* **Fragment strony**:
**********

Witajcie, amatorzy kocich modelek :-) Nazywam się Matylda i chciałam wam zaprezentować swoje portfolio. Chętnie pozuję do zdjęć, bo jestem niesłychanie fotogeniczna. Płynie we mnie krew żbika, od którego różnię się tylko ubarwieniem ogona i wagą (jestem cięższa :-) Dzikie geny powodują, że w sytuacjach stresowych używam zębów i pazurów, na szczęście coraz rzadziej. Zorientowałam się, że nikt mi tutaj nie chce zrobić krzywdy.
Zdjęcia poniżej przedstawiają rożne sytuacje z ostatniego półrocza w nowej rodzinie.

**********

* **Wykaz wpisów**:
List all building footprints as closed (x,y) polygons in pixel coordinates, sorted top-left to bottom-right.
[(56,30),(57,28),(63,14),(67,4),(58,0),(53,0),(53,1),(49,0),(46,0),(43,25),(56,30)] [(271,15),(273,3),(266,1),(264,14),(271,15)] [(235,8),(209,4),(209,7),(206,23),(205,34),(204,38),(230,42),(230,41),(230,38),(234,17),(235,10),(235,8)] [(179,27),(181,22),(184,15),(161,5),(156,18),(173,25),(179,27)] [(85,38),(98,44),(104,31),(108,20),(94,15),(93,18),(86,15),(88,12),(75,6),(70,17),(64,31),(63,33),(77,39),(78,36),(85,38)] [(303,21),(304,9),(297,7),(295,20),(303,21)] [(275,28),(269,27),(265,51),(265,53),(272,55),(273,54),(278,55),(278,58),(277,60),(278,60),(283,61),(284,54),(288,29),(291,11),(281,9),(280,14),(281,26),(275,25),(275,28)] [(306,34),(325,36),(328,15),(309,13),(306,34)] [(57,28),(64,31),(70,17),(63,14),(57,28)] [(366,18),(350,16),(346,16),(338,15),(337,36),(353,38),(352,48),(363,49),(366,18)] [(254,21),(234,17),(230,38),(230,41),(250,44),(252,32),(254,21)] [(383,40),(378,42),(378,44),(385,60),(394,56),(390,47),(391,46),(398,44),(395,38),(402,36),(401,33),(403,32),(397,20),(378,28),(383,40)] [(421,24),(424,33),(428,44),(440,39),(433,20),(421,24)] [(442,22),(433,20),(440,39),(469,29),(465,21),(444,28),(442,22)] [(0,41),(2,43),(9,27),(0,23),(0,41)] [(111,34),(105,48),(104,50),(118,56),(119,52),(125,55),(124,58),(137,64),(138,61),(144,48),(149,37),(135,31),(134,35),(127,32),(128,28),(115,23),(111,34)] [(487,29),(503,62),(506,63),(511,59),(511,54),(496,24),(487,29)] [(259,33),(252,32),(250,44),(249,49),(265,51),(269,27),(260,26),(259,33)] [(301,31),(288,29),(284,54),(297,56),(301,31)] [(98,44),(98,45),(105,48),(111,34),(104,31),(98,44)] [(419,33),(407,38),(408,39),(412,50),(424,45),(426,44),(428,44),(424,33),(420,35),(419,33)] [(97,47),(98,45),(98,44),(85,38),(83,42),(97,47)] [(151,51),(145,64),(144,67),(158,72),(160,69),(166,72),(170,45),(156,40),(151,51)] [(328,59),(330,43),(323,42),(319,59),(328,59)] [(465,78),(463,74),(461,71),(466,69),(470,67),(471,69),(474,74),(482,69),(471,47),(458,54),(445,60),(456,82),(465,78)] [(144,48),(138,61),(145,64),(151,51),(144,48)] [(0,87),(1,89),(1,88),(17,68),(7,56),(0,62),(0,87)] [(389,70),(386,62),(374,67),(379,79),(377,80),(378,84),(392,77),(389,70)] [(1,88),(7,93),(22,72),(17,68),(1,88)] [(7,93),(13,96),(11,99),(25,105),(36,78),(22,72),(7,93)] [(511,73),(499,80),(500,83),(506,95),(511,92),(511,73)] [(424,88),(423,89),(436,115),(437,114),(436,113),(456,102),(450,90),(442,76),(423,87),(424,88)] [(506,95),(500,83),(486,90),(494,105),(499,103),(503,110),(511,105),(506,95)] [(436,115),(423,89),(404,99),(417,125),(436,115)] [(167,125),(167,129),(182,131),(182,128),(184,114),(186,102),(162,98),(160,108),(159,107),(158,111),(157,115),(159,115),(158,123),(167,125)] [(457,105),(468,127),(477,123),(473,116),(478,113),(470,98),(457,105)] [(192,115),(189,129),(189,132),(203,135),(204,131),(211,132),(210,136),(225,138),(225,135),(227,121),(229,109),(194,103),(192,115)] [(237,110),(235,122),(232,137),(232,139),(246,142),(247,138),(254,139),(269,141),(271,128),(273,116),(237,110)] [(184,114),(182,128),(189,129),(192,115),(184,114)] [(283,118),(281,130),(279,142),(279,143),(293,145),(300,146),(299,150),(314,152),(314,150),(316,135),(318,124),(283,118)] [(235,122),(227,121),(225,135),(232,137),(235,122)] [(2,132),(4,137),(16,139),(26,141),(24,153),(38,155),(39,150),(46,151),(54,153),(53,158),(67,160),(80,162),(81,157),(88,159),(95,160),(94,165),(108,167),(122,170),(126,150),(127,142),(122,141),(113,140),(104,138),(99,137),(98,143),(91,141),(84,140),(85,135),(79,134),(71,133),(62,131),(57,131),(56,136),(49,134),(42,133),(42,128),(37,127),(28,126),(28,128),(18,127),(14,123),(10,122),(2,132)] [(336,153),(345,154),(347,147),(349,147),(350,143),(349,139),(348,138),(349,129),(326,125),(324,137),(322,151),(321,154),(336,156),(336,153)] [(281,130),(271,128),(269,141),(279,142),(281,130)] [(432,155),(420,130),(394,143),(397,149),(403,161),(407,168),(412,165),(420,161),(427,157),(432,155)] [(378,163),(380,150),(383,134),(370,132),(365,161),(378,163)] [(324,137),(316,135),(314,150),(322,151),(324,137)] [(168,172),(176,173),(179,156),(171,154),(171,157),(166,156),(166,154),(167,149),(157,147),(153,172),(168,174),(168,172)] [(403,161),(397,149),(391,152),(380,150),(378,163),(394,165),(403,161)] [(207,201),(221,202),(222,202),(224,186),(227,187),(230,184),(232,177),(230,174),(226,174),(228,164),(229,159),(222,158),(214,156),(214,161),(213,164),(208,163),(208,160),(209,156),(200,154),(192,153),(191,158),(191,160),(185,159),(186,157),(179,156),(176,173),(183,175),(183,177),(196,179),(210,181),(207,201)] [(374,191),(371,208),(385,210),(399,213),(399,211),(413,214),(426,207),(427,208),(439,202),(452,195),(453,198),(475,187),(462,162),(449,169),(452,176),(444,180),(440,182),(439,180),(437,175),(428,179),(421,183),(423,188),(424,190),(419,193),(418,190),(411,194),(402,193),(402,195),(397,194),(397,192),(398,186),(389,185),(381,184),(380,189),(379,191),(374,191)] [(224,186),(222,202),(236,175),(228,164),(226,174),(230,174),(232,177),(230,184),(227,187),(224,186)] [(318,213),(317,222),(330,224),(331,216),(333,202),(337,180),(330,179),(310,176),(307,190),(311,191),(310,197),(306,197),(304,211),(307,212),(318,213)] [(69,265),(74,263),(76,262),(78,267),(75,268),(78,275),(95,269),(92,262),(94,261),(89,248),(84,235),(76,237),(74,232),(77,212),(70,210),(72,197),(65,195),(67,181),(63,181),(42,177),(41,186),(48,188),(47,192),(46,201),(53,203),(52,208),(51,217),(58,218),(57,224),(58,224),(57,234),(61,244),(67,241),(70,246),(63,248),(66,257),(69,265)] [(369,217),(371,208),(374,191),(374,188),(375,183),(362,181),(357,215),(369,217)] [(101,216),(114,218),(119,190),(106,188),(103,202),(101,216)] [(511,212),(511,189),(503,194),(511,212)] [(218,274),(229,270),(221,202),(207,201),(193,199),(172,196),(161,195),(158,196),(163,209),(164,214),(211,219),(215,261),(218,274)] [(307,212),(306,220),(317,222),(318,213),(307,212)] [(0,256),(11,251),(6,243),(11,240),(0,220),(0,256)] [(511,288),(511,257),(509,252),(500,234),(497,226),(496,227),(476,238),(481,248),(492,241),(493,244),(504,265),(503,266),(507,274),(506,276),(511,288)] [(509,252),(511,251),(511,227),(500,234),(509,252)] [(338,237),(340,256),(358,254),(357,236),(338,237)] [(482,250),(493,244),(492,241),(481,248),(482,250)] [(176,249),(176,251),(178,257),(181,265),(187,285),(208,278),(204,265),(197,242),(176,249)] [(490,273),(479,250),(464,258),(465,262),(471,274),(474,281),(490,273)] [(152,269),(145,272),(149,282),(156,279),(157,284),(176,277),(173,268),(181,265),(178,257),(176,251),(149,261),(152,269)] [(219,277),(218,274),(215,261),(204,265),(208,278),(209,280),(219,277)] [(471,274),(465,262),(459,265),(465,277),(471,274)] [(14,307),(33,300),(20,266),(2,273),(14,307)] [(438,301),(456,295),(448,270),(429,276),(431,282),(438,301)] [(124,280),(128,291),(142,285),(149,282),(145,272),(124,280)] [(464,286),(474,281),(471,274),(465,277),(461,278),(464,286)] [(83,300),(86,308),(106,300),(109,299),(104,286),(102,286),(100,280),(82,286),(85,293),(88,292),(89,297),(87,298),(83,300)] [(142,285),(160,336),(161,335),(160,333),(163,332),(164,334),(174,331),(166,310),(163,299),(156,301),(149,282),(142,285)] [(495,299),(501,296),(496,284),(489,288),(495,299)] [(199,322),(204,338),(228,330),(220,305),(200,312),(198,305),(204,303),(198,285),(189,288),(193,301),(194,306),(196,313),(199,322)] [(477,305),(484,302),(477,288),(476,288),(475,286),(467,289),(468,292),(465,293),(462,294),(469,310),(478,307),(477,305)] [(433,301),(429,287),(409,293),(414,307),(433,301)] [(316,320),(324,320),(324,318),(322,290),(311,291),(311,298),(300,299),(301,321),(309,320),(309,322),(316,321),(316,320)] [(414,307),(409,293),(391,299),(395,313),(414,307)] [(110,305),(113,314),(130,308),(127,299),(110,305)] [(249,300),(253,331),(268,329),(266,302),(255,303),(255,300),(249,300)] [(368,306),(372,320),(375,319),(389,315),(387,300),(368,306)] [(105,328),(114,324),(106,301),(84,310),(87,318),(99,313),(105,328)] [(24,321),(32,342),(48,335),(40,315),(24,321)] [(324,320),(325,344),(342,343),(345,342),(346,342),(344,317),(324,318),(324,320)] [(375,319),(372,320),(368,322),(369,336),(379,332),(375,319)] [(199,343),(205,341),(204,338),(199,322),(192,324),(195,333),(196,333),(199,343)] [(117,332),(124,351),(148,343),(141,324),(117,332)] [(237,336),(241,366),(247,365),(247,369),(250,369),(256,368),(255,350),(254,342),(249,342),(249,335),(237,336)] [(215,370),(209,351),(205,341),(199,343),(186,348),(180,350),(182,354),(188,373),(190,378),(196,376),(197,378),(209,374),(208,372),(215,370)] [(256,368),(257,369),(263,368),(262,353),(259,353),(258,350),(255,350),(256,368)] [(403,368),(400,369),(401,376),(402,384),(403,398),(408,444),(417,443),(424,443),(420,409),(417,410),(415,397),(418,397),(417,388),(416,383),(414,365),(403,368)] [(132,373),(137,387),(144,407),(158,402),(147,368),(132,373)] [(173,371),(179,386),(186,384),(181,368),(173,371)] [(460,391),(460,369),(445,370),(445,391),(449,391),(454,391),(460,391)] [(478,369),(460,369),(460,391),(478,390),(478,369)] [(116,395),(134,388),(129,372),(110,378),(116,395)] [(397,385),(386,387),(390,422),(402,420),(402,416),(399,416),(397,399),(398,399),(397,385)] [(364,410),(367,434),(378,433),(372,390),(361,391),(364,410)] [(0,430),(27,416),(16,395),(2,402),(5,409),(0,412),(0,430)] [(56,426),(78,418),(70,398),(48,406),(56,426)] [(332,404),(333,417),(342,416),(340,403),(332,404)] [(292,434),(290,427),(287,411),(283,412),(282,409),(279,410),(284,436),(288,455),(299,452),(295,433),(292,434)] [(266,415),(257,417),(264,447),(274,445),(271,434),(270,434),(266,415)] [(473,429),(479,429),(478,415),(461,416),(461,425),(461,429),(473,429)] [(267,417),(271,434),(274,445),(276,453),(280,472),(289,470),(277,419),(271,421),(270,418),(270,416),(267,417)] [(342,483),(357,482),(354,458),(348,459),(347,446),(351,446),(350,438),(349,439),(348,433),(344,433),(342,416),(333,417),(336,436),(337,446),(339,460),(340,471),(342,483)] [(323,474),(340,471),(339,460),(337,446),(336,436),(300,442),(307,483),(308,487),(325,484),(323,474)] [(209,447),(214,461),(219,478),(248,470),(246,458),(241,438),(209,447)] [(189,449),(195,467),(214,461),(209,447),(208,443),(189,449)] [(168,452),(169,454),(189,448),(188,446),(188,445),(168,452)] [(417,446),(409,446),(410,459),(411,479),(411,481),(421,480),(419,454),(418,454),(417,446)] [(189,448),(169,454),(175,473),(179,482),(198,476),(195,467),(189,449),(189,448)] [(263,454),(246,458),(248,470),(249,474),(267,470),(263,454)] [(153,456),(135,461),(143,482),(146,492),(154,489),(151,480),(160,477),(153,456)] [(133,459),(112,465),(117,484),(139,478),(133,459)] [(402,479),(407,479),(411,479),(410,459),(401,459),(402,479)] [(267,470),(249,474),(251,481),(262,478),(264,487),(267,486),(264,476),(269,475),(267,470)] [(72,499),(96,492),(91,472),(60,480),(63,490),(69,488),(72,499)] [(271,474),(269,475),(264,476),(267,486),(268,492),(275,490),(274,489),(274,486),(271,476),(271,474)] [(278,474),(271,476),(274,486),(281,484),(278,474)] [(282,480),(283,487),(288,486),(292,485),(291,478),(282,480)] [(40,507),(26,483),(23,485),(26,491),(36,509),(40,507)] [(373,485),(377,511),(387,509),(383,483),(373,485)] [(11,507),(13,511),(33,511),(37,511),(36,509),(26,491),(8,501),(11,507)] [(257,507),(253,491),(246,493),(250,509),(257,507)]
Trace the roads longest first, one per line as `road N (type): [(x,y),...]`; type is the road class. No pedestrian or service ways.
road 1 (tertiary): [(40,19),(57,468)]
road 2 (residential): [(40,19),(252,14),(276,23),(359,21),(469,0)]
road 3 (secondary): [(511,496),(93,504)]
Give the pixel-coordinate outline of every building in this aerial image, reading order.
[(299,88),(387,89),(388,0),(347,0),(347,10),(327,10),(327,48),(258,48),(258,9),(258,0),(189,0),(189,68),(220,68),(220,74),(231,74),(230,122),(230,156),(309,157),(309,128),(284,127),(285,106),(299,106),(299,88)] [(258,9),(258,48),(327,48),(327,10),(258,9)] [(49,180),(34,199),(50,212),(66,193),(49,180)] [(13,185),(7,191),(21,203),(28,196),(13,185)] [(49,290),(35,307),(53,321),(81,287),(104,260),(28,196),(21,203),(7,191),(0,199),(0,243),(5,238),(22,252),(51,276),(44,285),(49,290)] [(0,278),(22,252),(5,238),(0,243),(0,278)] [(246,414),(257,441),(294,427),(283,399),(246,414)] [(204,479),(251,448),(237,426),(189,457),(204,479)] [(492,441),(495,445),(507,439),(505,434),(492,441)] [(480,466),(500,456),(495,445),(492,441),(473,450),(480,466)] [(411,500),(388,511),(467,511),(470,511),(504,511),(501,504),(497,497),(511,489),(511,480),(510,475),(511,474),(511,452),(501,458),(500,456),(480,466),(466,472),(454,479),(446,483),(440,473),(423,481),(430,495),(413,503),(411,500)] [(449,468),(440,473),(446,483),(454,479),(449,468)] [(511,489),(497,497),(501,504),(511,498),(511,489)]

**********

* **Polecenie pisemne 1**: Czym według fragmentu strony Matylda różni się od żbika?
* **Polecenie pisemne 2**: Przepisz dokładnie część fragmentu strony, zaczynając od słów „Witajcie, amatorzy kocich” i kontynuując aż do słów „w nowej rodzinie.”.
* **Polecenie pisemne 3**: Oceń, czy poniższe stwierdzenia zgadzają się z fragmentem strony: (a) Matylda chętnie pozuje do zdjęć. (b) Zdjęcia przedstawiają sytuacje z ostatniego roku w nowej rodzinie. (c) W sytuacjach stresowych Matylda coraz częściej używa zębów i pazurów. Przy każdym odpowiedz „tak” lub „nie” i przytocz rozstrzygające słowa fragmentu.

* **Wynik 1**: Różni się od żbika tylko ubarwieniem ogona i wagą, bo jest cięższa.

* **Wynik 2**:
Witajcie, amatorzy kocich modelek :-) Nazywam się Matylda i chciałam wam zaprezentować swoje portfolio. Chętnie pozuję do zdjęć, bo jestem niesłychanie fotogeniczna. Płynie we mnie krew żbika, od którego różnię się tylko ubarwieniem ogona i wagą (jestem cięższa :-) Dzikie geny powodują, że w sytuacjach stresowych używam zębów i pazurów, na szczęście coraz rzadziej. Zorientowałam się, że nikt mi tutaj nie chce zrobić krzywdy.
Zdjęcia poniżej przedstawiają rożne sytuacje z ostatniego półrocza w nowej rodzinie.

* **Wynik 3**:
(a) Tak: „Chętnie pozuję do zdjęć”.
(b) Nie: „z ostatniego półrocza w nowej rodzinie”.
(c) Nie: „na szczęście coraz rzadziej”.